Work to be completed ::
Reproduce every line of the records below verbatim, omitting the pictures.

The input ::
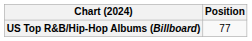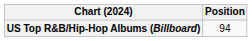US Top R&B/Hip-Hop Albums (Billboard) | Position: 77 -> 94
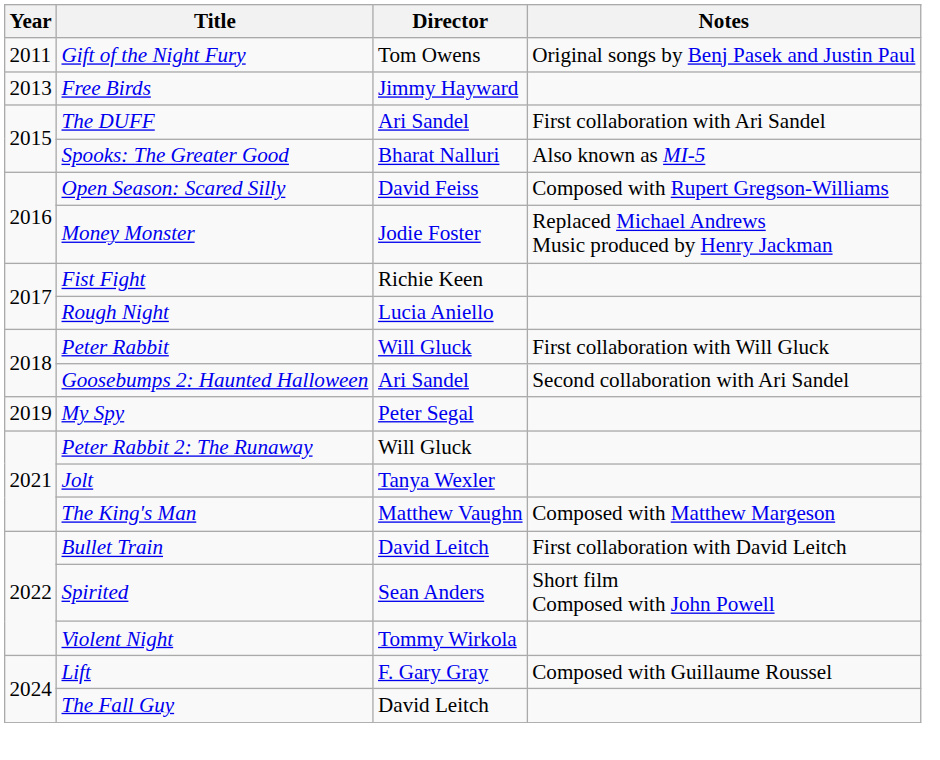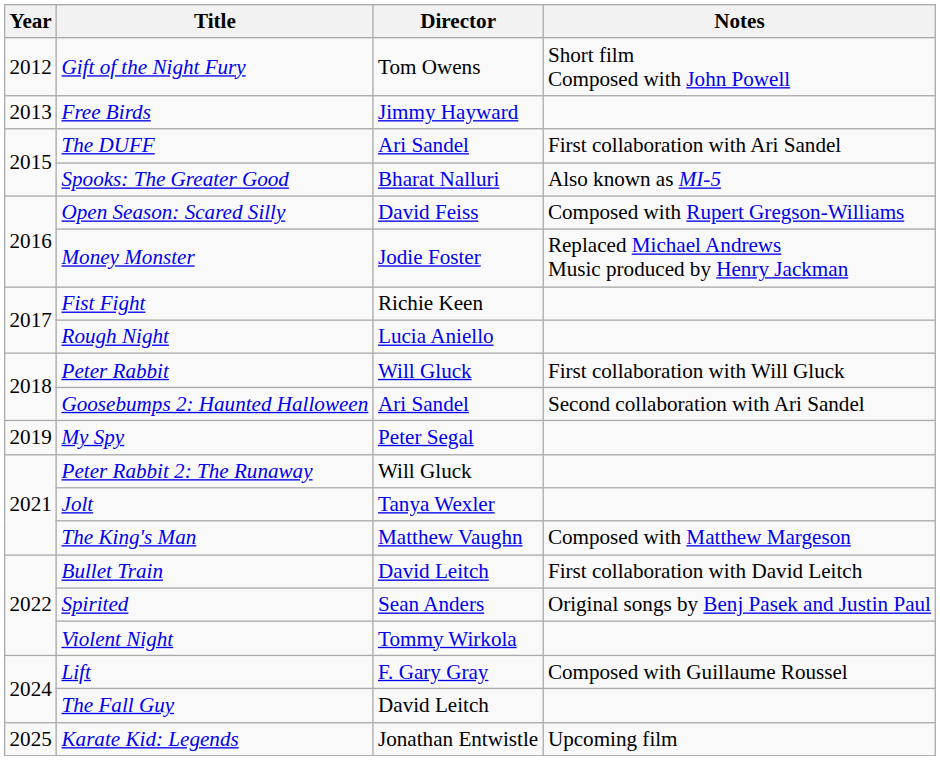Gift of the Night Fury | Year: 2011 -> 2012
Gift of the Night Fury | Notes: Original songs by Benj Pasek and Justin Paul -> Short film Composed with John Powell
Spirited | Notes: Short film Composed with John Powell -> Original songs by Benj Pasek and Justin Paul
+ row: 2025 | Karate Kid: Legends | Jonathan Entwistle | Upcoming film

Answer ::
US Top R&B/Hip-Hop Albums (Billboard) | Position: 77 -> 94
Gift of the Night Fury | Year: 2011 -> 2012
Gift of the Night Fury | Notes: Original songs by Benj Pasek and Justin Paul -> Short film Composed with John Powell
Spirited | Notes: Short film Composed with John Powell -> Original songs by Benj Pasek and Justin Paul
+ row: 2025 | Karate Kid: Legends | Jonathan Entwistle | Upcoming film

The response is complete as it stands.